::: Text passage :::
# White spots



## zibizibi (Nov 24, 2010)

Hi everyone,

First a very small, bright white spot appeared on the screen and remained for a couple weeks. Then a second one 20 centimeters away. I washed the projector, to no avail.

What could cause this ?


----------



## 8086 (Aug 4, 2009)

What kind of projector is it? What is the brand and model #number#? I am going to take a guess that it's a DLP.


----------



## zibizibi (Nov 24, 2010)

It's a Optoma HD600X bought 2 years and half ago. Does that sound like a common issue?


----------



## 8086 (Aug 4, 2009)

I suspect your DLP chip needs replacement. But I would definitely wait for a 2nd opinion to chime in here. If it's possible can you take some video and still shots of what you are seeing?


----------



## lcaillo (May 2, 2006)

Almost certainly a bad DLP chip. Start looking for a new projector. You could call Optoma to ask what it might cost but they will likely require you to send it in for an estimate. Ask about some accommodation on the cost to fix it...not likely but one should always ask on a product that does not reach a normal life expectancy.


----------



## zibizibi (Nov 24, 2010)

Well that stinks. Any idea of the price they may announce once they receive it?


----------



## lcaillo (May 2, 2006)

Sorry, no idea. Make sure that you know what the charge is for an estimate before sending it.


----------



## 8086 (Aug 4, 2009)

In some cases you can buy the DLP chip on the open market and replace it yourself. I frequently see them between $100-200, so I'd say $150 in parts. Note, you must replace the DLP chip with the same or compatible part ##.


----------



## zibizibi (Nov 24, 2010)

Ok, thanks a lot for the info people.


----------
:::
### What you will do
Transcribe the part of the white spots thread that begins at the words "I suspect your" and stops after the words "normal life expectancy.".
::: Excerpted records :::
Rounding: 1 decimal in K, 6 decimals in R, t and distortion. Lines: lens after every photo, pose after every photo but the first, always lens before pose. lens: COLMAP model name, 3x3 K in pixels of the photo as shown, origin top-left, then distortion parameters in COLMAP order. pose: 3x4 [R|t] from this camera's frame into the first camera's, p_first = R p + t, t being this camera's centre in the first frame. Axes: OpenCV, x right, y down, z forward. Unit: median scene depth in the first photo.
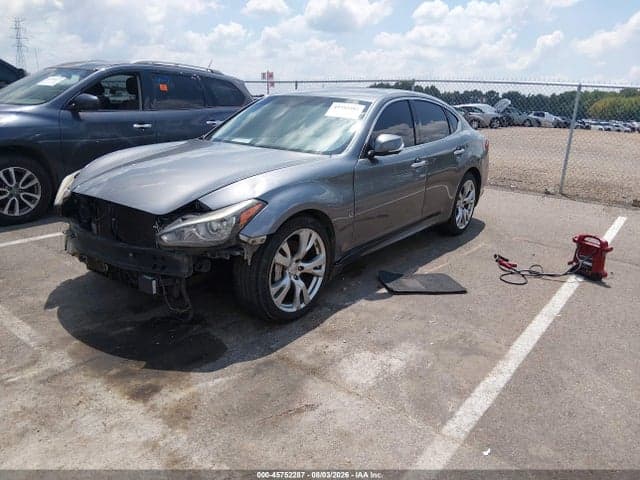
lens RADIAL K [[487.6, 0, 321.1], [0, 487.6, 238.4], [0, 0, 1]] dist [0.073420, -0.122227]
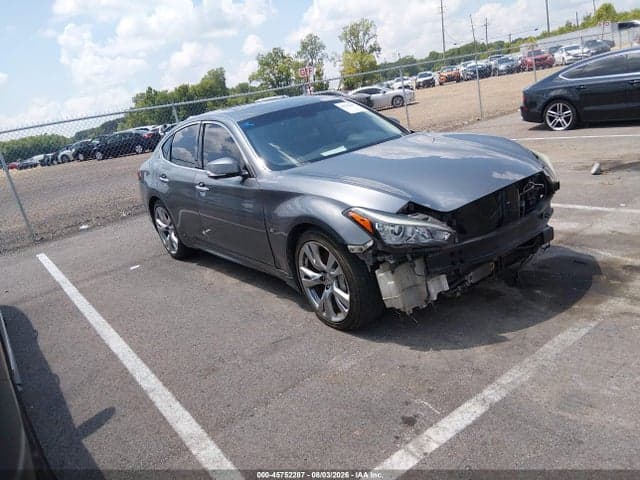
lens RADIAL K [[487.6, 0, 315.4], [0, 487.6, 241.0], [0, 0, 1]] dist [0.073420, -0.122227]
pose [[0.268879, -0.362108, 0.892514, -1.258892], [0.444209, 0.868827, 0.218675, -0.316266], [-0.854624, 0.337666, 0.394461, 0.835383]]
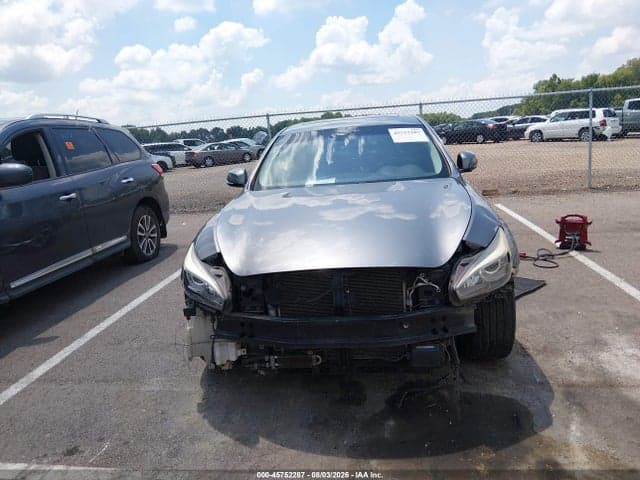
lens RADIAL K [[487.6, 0, 320.8], [0, 487.6, 241.3], [0, 0, 1]] dist [0.073420, -0.122227]
pose [[0.856463, -0.212425, 0.470474, -0.696920], [0.244601, 0.969595, -0.007493, -0.105122], [-0.454578, 0.121496, 0.882382, 0.280770]]
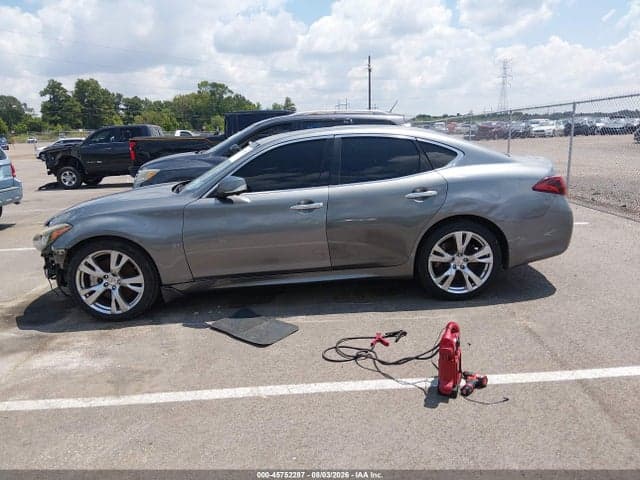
lens RADIAL K [[487.6, 0, 317.7], [0, 487.6, 241.0], [0, 0, 1]] dist [0.073420, -0.122227]
pose [[0.618601, 0.107158, -0.778364, 1.171806], [-0.143743, 0.989371, 0.021969, -0.134930], [0.772445, 0.098294, 0.627429, 0.540965]]
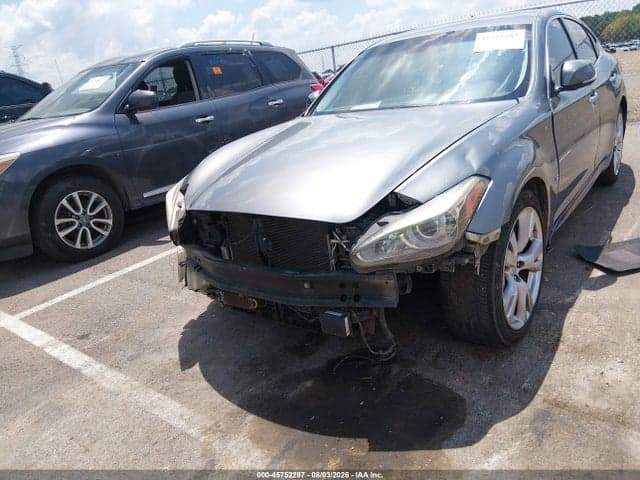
lens RADIAL K [[487.6, 0, 318.1], [0, 487.6, 244.7], [0, 0, 1]] dist [0.073420, -0.122227]
pose [[0.985294, -0.159066, -0.062394, -0.261521], [0.162499, 0.985205, 0.054454, -0.049121], [0.052809, -0.063792, 0.996565, 0.257882]]
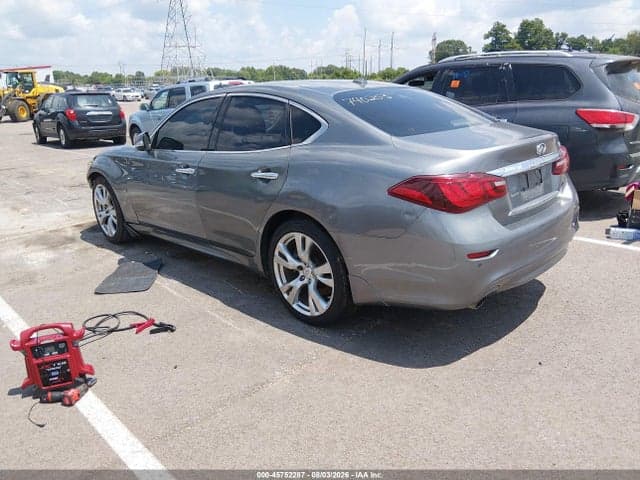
lens RADIAL K [[487.6, 0, 322.8], [0, 487.6, 239.6], [0, 0, 1]] dist [0.073420, -0.122227]
pose [[-0.138925, 0.254391, -0.957071, 1.289992], [-0.240693, 0.928789, 0.281812, -0.425459], [0.960607, 0.269511, -0.067802, 1.648258]]
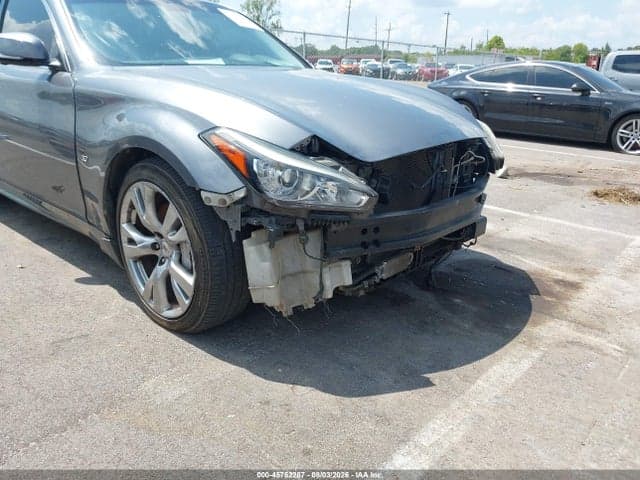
lens RADIAL K [[514.5, 0, 324.6], [0, 514.5, 238.4], [0, 0, 1]] dist [0.010166, -0.019731]
pose [[0.073166, -0.353546, 0.932551, -1.000998], [0.248685, 0.911989, 0.326239, -0.202314], [-0.965817, 0.208042, 0.154648, 0.927153]]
:::
### Solution below
I suspect your DLP chip needs replacement. But I would definitely wait for a 2nd opinion to chime in here. If it's possible can you take some video and still shots of what you are seeing?


----------



## lcaillo (May 2, 2006)

Almost certainly a bad DLP chip. Start looking for a new projector. You could call Optoma to ask what it might cost but they will likely require you to send it in for an estimate. Ask about some accommodation on the cost to fix it...not likely but one should always ask on a product that does not reach a normal life expectancy.